Report how many lines of the entries below contain the word "LÁZARO", and nothing more.

[Stored items from a collection]
───

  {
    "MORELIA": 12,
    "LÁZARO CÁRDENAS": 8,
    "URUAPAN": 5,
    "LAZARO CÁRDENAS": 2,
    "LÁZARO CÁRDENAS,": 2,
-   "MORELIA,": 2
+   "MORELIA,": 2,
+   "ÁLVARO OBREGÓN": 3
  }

───

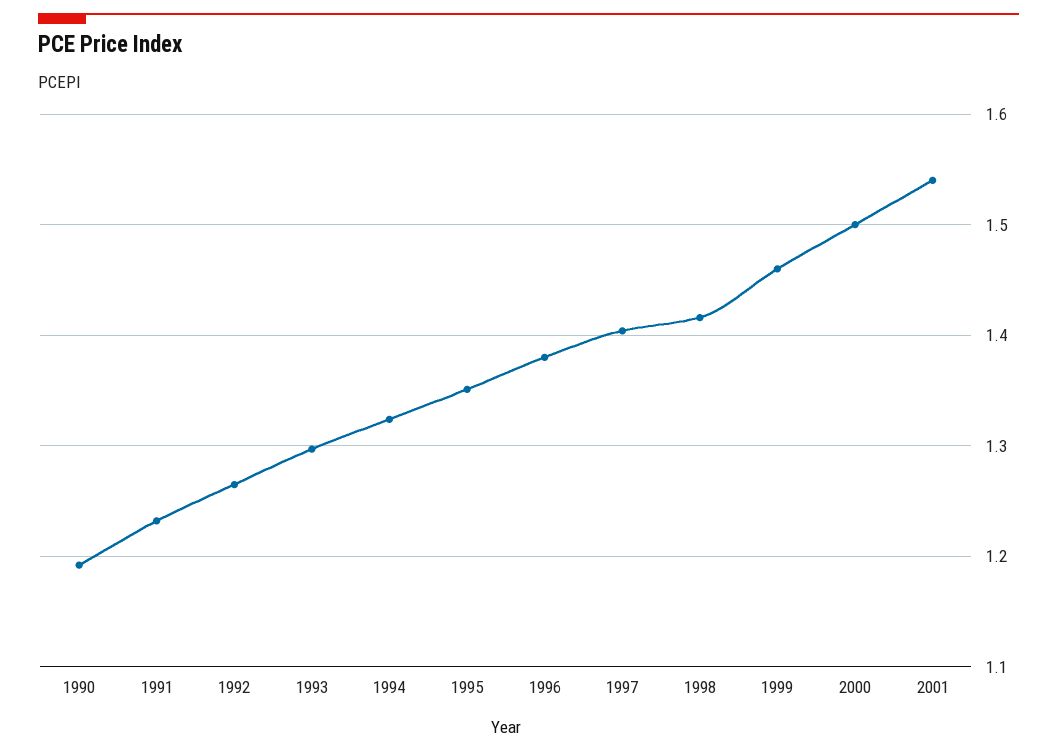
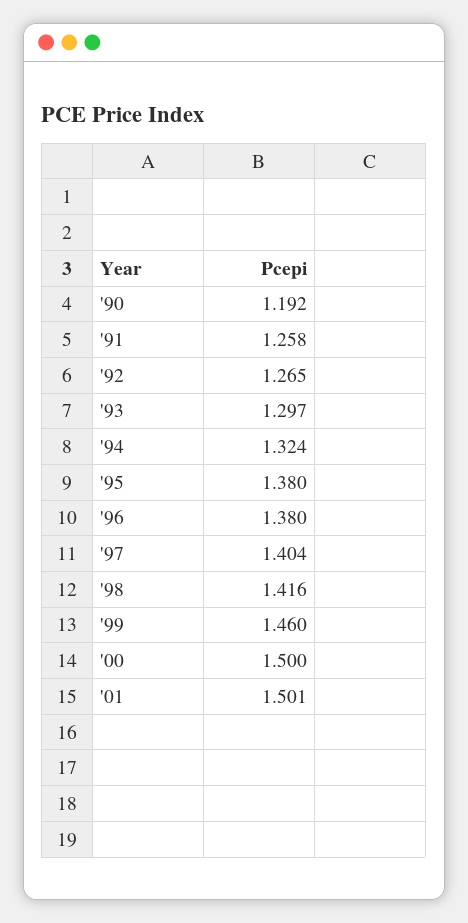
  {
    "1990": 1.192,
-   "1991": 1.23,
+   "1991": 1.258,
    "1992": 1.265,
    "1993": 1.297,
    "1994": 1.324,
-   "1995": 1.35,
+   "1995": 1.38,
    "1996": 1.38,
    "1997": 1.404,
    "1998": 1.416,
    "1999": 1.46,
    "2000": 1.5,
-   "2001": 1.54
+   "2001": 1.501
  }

───

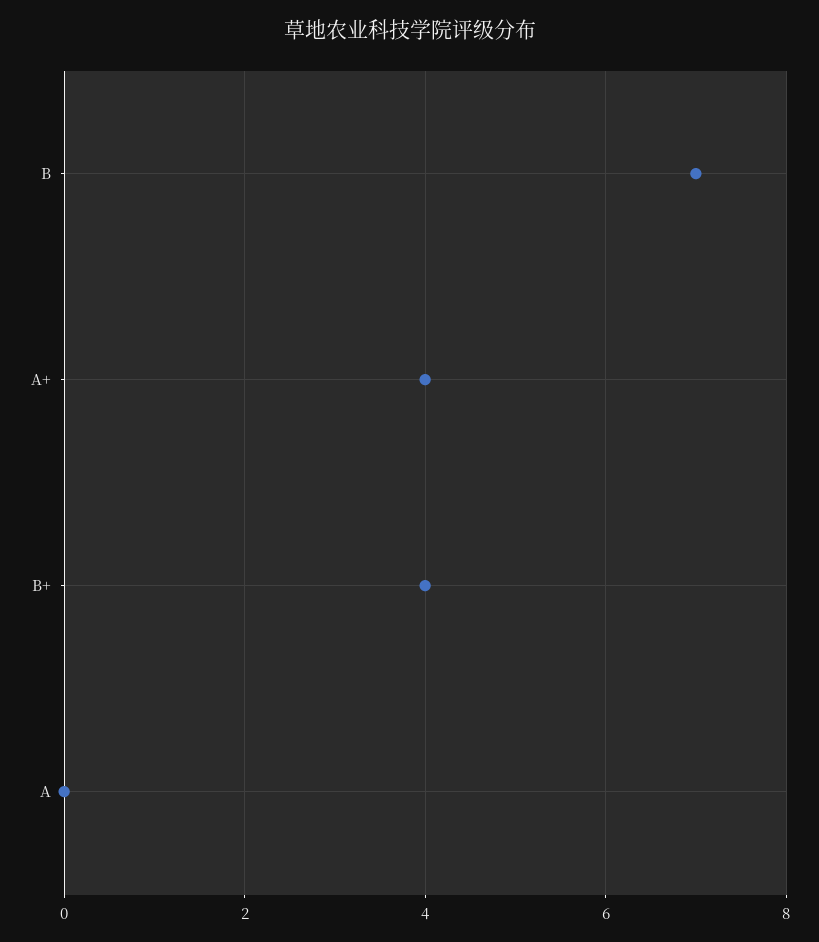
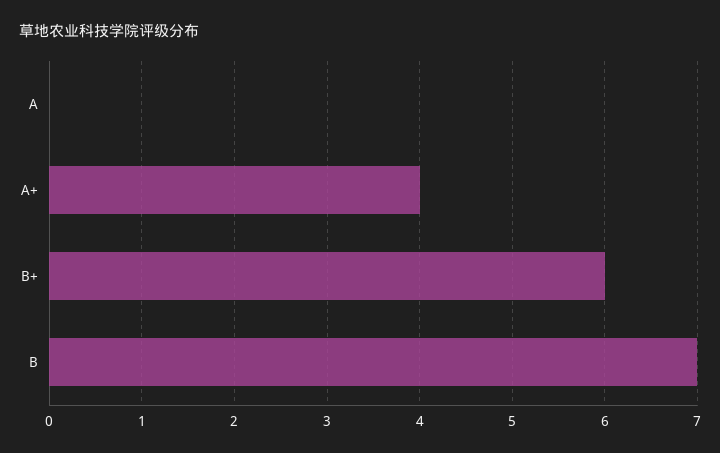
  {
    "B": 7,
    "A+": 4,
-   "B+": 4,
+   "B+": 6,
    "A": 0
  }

───

§ Problem solution:
2